#### [Given records]
= = = = = = =
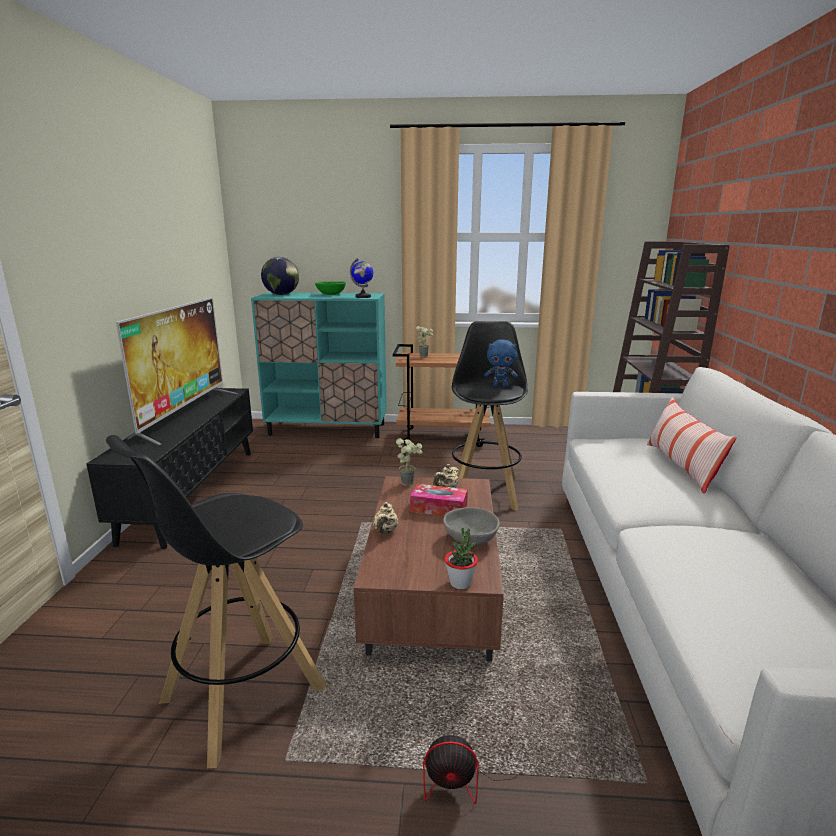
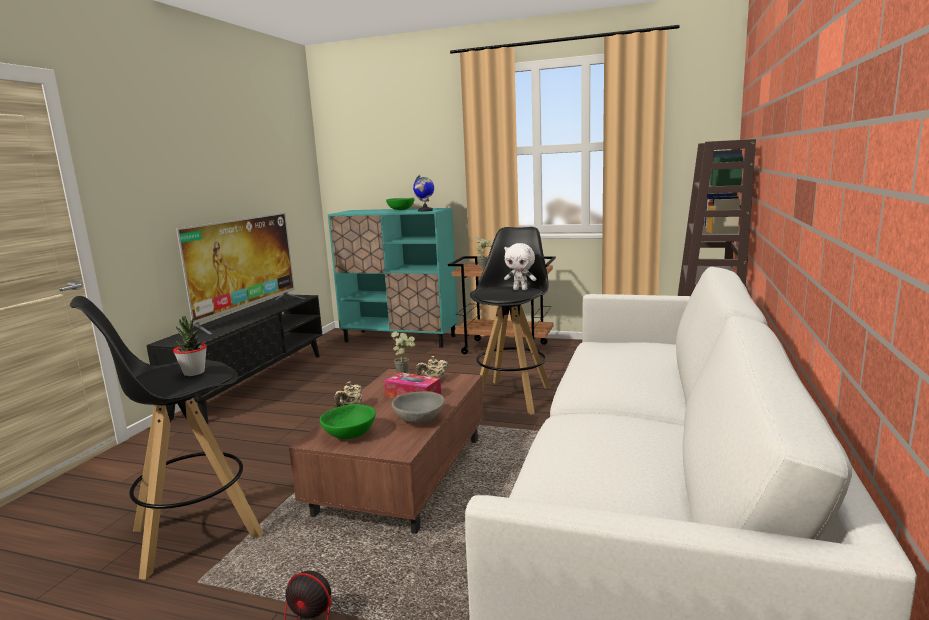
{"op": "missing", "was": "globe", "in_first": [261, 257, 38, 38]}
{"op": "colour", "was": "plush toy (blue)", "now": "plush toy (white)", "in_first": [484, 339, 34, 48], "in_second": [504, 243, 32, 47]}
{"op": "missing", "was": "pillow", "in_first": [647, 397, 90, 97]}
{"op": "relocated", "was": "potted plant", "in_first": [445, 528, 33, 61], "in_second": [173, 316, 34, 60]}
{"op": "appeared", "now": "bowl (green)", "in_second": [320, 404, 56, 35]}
= = = = = = =
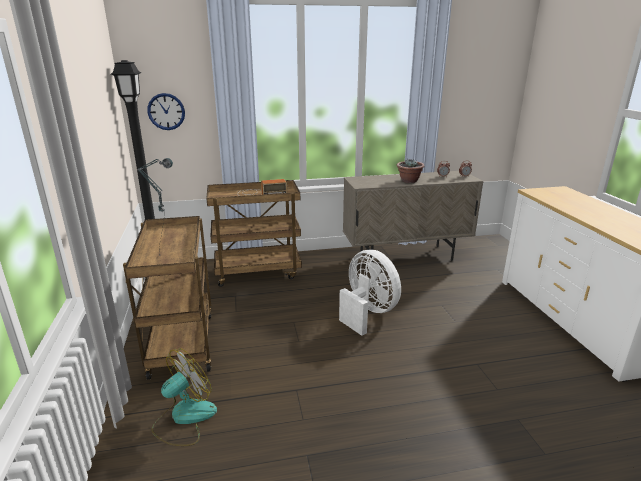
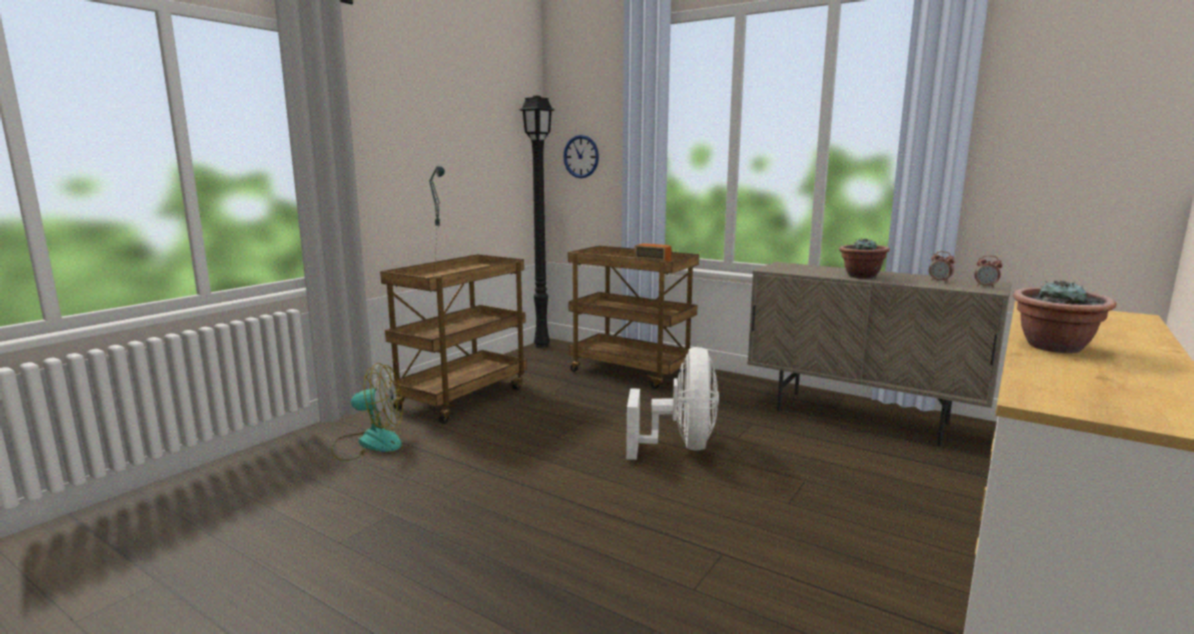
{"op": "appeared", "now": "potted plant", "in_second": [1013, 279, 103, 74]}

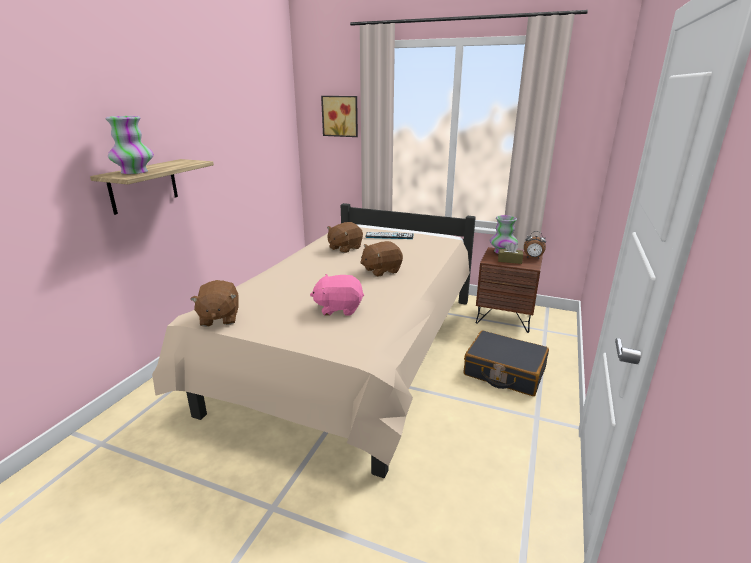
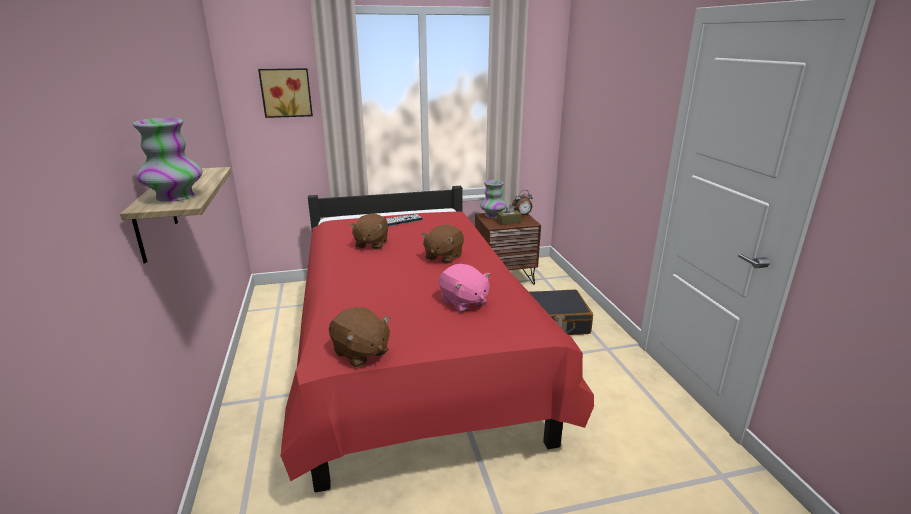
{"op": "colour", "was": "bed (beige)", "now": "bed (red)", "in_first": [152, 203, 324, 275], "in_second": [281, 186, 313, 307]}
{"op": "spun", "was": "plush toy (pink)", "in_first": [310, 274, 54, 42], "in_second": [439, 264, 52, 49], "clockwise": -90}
= = = = = = =
#### [What you are asked to do]
Go through the material and report each line that holds the string "appeared".

#### [Reply to the task]
{"op": "appeared", "now": "bowl (green)", "in_second": [320, 404, 56, 35]}
{"op": "appeared", "now": "potted plant", "in_second": [1013, 279, 103, 74]}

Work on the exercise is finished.